Kutipan Teks:
Kewajiban lain ditentukan dalam pasal berikutnya, yaitu :
h. memimpin penyelenggaraan pemerintahan Daerah (ps. 44 ayat (1);
i. menyampaikan laporan pertanggungjawaban atas penyelenggaraan pemerintahan
Daerah kepada Presiden (ps. 44 ayat (2);
j. menyampaikan pertanggungjawaban kepada DPRD setiap akhir tahun anggaran;

Setiap tindakan aparat penyelenggara negara harus berpijak pada kewenangan yang ditentukan oleh peraturan perundangan sebagaimana tersirat dalam ketentuan pasal 53 ayat (2) UU 5/1986 tentang Peradilan Tata Usaha Negara, bahwa keputusan bertentangan dengan peraturan perundang-undang, karena
- bertentangan dengan ketentuan dalam peraturan perundangan yang bersifat
prosedural/formal; atau
- bertentangan dengan ketentuan peraturan perundangan yang bersifat
materiil/substansial; atau
- dikeluarkan oleh Badan atau pejabat Tata Usaha Negara yang tidak berwenang

add.2 Jaminan Perlindungan Hak Asasi Manusia
Negara mengakui dan menjunjung tinggi hak asasi manusia dan kebebasan dasar manusia sebagai hak yang secara kodrati melekat pada dan tidak dapat terpisahkan dari manusia, yang harus dilindungi, dihormati dan ditegakkan demi peningkatan martabat kemanusiaan, kesejahteraan, kebahagiaan dan kecerdasan serta keadilan (pasal 2 UU 39/1999 tentang Hak Asasi Manusia).

Data Tersedia:
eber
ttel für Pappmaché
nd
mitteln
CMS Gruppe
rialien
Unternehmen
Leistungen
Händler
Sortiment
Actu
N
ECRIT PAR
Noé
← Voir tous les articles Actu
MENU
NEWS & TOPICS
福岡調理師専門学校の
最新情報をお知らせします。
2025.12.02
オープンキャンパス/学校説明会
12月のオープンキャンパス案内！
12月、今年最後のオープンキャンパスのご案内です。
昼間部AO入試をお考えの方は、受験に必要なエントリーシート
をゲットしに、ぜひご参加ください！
...
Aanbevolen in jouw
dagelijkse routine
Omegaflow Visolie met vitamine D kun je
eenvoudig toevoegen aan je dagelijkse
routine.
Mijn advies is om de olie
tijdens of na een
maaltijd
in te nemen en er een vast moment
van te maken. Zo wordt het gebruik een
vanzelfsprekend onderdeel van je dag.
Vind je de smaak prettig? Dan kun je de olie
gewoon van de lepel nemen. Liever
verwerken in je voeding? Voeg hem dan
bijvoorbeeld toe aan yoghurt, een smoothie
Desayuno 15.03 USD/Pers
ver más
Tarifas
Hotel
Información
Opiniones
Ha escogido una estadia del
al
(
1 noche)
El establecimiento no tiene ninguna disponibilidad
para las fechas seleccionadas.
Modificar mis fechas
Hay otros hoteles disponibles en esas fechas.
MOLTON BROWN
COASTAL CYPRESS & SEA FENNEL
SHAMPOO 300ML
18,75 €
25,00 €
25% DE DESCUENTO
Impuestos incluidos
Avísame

Butir Tugas 1:
Salin tanpa perubahan baris-baris rekaman, mulai dari baris yang memuat "Aanbevolen in jouw" sampai dengan baris yang memuat "vanzelfsprekend onderdeel van je dag.", termasuk kedua baris tersebut.
Butir Tugas 2:
Sambung kutipan tentang kewenangan penyelenggara pemerintahan dan hak asasi manusia, dimulai setelah kalimat terakhirnya.

Jawaban Latihan 1:
Aanbevolen in jouw
dagelijkse routine
Omegaflow Visolie met vitamine D kun je
eenvoudig toevoegen aan je dagelijkse
routine.
Mijn advies is om de olie
tijdens of na een
maaltijd
in te nemen en er een vast moment
van te maken. Zo wordt het gebruik een
vanzelfsprekend onderdeel van je dag.

Jawaban Latihan 2:
Aparat penyelenggara negara merupakan kepanjangan tangan negara, tindakan hukum publiknya merupakan representasi dari kebijakan negara. Negara mengakui, menghormati dan menjunjung tinggi hak asasi oleh karena itu setiap tindakan aparat berorientasi juga kepada perlindungan hak asasi manusia.
Berkait dengan kesejahteraan masyarakat yang merupakan kewajiban negara (ditangkat daerah menjadi kewajiban pemerintah daerah) untuk mengupayakannya, pasal 36 UU 39/1999 menentukan :
(1) setiap orang berhak mempunyai milik, baik sendiri maupun bersama-sama dengan
orang lain demi pengembangan dirinya, keluarga, bangsa dan masyarakat dengan
cara yang tidak melanggar hukum;
(2) Tidak seorangpun boleh dirampas miliknya dengan sewenang-wenang dan secara
melawan hukum;
(3) Hak milik mempunyai fungsi sosial.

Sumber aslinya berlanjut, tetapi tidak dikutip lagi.